Dalam hal ini, diperlukannya pemikiran jauh ke depan dimana pembangunan kota lebih mempertimbangkan faktor – faktor lingkungan dan keberlanjutan pembangunan. Tetapi sebelumnya, apa itu ruang terbuka hijau? Ruang terbuka hijau atau RTH merupakan salah satu contoh dari ruang terbuka publik (open spaces) di perkotaan, dimana ruang terbuka hijau (RTH) merupakan ruang yang diiisi oleh tanaman, tumbuhan serta vegetasi (endemik maupun introduksi) guna mendukung manfaat ekologis, sosial – budaya dan arsitektural yang dapat memberikan manfaat ekonomi (kesejahteraan) bagi masyarakat.

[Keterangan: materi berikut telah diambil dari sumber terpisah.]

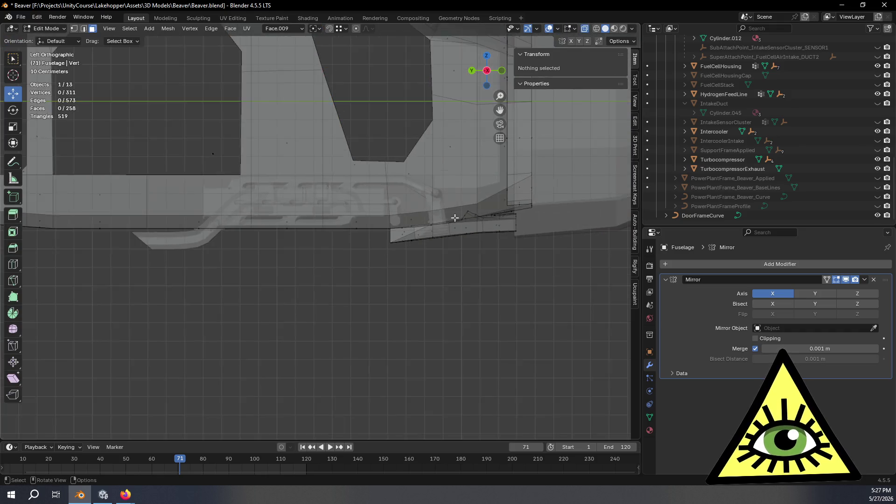
{"action": "scroll", "coordinate": [455, 217], "scroll_direction": "up", "scroll_amount": 3}
{"action": "key", "text": "1"}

Secara fisik RTH dapat dibedakan menjadi RTH alami yang berupa habitat liar alami, kawasan lindung dan taman – taman nasional, maupun RTH non – alami atau ninaan yang seperti taman, lapangan olah raga dan kebun bunga. Dari segi fungsi RTH dapat berfungsi secara ekologis, sosial – budaya, arsitektural dan ekonomi. Secara ekologis RTH dapat meningkatkan kualitas air tanah, mencegah banjir, mengurangi polusi udara dan menurunkan temperatur kota. Bentuk – bentuk RTH perkotaan yang berfungsi ekologis antara lain seperti sabuk hijau kota, hutan kota, taman botani, sempadan sungai dan lain – lain. Secara sosial – budaya keberadaan RTH dapat memberikan fungsi sebagai ruang interaksi sosial, sarana rekreasi dan sebagai tetenger kota yang berbudaya. Bentuk RTH yang berfungsi sosial – budaya antara lain taman – taman kota, lapangan olah raga, kebun raya, TPU dan sebagainya. Secara arsitektual RTH dapat meningkatkan nilai keindahan dan kenyamanan kota melalui keberadaan taman – taman kota, kebun – kebun bunga dan jalur – jalur hijau di jalan – jalan kota. Sementara itu RTH juga dapat memiliki fungsi ekonomi, baik secara langsung seperti pengusahaan (urban agriculture) dan pengembangan sarana hijau perkotaan yang dapat mendatangkan wisatawan. Sementara itu secara struktur, bentuk dan susunan RTH dapat merupakan konfigurasi ekologis dan konfigurasi planologi. RTH dengan konfigurasi ekologis merupakan RTH yang berbasis bentang alam seperti, kawasan lindung, perbukitan, sempadan sungai, sempadan danau, pesisir dan sebagainya. Sedangkan RTH dengan konfigurasi planologis dapat berupa ruang – ruang yang dibentuk mengikuti pola struktur kota seperti RTH perumahan, RTH kelurahan, RTH kecamatan, RTH kota maupun taman – taman regional atau nasional.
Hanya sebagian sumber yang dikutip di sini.